Data for this task:
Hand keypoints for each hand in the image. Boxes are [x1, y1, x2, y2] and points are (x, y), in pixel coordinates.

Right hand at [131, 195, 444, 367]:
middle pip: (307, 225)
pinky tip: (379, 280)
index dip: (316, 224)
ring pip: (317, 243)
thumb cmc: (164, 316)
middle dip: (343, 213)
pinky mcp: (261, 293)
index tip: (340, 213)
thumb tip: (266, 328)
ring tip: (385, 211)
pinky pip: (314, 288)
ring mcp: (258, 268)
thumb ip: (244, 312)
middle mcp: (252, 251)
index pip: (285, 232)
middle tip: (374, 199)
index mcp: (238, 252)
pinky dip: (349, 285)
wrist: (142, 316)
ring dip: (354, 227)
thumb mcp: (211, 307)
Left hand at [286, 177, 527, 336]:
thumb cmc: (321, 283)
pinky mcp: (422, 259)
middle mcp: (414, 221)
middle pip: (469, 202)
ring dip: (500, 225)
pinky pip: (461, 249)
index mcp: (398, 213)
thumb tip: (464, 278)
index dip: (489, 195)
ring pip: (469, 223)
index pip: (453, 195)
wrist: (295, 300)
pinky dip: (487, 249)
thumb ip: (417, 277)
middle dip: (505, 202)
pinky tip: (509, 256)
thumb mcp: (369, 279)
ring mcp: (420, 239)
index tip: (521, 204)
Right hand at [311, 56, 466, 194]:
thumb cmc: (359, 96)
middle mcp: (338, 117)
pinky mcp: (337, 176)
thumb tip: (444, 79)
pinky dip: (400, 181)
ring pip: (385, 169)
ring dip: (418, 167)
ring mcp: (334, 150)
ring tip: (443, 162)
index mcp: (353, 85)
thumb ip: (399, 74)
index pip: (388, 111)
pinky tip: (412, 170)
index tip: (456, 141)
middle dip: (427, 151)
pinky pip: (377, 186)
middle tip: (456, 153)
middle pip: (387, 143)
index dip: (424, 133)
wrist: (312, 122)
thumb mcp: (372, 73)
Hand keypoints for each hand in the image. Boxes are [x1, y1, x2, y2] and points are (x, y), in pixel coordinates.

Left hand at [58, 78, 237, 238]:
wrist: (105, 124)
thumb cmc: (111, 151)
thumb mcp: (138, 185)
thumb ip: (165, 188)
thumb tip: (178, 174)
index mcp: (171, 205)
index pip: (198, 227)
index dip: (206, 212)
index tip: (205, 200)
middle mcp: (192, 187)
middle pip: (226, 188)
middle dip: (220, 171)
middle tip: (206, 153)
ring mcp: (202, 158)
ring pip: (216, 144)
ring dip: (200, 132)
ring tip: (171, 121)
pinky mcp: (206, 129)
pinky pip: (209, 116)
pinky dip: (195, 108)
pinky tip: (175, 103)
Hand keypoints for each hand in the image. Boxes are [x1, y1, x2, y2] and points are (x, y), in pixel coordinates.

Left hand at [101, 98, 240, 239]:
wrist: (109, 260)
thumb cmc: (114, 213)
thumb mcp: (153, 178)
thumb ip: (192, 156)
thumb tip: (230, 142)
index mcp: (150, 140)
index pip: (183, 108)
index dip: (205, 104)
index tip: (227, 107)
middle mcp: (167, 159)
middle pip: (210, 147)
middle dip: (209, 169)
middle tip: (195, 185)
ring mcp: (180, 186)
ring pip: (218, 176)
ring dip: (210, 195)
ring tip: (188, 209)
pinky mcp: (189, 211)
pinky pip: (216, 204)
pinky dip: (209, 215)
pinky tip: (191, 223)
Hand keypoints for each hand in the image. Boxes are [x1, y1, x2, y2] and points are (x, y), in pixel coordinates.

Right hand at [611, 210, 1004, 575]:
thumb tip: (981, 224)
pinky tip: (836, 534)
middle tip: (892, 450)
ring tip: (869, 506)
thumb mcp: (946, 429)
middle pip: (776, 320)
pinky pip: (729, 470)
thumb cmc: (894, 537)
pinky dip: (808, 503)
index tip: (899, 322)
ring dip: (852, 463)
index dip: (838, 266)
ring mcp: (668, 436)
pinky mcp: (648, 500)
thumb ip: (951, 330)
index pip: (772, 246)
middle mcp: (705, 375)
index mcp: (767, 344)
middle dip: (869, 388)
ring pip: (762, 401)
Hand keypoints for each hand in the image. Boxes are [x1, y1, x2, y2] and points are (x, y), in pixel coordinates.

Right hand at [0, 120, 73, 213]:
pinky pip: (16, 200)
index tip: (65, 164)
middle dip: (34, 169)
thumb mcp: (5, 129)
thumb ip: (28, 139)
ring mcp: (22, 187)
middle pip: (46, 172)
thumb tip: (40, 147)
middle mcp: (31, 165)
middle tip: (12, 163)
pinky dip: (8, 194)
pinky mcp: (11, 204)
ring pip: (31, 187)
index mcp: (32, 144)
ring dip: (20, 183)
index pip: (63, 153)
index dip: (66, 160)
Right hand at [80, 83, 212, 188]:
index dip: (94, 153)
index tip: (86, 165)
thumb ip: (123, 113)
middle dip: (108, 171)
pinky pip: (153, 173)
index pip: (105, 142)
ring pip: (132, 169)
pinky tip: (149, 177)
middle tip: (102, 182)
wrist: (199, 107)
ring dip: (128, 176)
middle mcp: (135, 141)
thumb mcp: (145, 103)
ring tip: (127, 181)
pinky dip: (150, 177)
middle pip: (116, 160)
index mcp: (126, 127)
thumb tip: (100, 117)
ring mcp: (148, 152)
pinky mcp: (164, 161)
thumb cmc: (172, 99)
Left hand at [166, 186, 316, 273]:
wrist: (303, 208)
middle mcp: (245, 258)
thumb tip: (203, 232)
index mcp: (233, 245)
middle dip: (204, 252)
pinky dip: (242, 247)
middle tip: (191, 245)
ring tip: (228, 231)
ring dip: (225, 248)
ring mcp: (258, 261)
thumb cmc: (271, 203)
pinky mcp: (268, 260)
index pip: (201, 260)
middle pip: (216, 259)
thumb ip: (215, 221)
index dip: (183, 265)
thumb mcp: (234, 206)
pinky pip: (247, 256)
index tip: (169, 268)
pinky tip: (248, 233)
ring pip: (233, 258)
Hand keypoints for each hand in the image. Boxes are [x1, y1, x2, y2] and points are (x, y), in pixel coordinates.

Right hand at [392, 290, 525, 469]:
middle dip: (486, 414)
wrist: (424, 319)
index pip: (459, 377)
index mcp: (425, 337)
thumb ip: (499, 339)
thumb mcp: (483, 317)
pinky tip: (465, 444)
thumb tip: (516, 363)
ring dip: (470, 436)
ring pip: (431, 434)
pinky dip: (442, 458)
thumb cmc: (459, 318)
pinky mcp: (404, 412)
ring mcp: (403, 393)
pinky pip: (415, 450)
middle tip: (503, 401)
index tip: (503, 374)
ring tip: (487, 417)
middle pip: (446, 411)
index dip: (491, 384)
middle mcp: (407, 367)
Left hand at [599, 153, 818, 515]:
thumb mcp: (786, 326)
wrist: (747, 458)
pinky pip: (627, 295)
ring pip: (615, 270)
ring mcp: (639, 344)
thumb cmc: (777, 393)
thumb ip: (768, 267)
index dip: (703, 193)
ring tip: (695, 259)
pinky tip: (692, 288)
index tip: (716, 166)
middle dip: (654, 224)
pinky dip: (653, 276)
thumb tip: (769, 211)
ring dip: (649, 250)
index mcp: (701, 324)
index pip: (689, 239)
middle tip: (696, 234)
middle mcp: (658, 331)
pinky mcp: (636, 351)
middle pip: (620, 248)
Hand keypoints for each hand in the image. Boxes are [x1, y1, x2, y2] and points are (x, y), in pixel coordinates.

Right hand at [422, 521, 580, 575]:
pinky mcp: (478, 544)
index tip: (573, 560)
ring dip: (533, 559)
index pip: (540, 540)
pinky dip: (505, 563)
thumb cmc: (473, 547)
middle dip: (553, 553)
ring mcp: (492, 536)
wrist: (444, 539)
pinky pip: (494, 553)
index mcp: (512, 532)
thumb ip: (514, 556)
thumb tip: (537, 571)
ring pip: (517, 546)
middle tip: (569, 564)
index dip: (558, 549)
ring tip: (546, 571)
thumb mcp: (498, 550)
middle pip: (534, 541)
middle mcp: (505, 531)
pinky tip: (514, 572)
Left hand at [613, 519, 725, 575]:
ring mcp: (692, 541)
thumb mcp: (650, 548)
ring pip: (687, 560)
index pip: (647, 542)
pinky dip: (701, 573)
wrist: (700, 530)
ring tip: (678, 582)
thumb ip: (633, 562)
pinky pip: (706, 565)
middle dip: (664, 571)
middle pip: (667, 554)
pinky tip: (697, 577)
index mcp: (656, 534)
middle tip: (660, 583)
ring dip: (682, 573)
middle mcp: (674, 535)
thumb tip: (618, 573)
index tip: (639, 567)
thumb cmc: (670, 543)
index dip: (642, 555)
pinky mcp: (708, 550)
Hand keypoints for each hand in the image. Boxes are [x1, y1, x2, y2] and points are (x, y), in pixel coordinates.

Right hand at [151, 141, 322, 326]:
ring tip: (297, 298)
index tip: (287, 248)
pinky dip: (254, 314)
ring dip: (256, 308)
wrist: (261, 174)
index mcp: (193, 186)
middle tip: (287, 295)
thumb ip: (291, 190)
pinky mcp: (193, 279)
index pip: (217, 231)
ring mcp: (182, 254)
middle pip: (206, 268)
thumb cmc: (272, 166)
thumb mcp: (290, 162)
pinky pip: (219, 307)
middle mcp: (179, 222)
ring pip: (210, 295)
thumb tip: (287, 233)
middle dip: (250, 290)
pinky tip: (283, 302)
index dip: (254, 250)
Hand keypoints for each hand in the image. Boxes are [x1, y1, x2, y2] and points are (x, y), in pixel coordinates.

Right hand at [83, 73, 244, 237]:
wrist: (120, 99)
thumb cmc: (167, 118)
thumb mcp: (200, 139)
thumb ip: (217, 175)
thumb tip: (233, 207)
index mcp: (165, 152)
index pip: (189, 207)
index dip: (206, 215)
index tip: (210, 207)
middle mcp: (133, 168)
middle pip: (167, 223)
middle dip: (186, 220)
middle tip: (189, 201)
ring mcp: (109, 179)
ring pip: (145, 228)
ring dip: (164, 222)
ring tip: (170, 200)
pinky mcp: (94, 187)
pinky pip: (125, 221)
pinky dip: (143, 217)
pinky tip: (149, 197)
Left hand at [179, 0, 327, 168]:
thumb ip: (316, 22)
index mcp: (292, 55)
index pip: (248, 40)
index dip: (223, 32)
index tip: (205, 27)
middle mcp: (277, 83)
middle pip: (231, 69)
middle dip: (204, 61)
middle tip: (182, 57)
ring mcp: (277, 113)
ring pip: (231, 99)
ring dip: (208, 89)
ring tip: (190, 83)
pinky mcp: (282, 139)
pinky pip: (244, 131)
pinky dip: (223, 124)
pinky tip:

To do: Say, as a number only, how many lines of the data contain "Right".

The answer: 9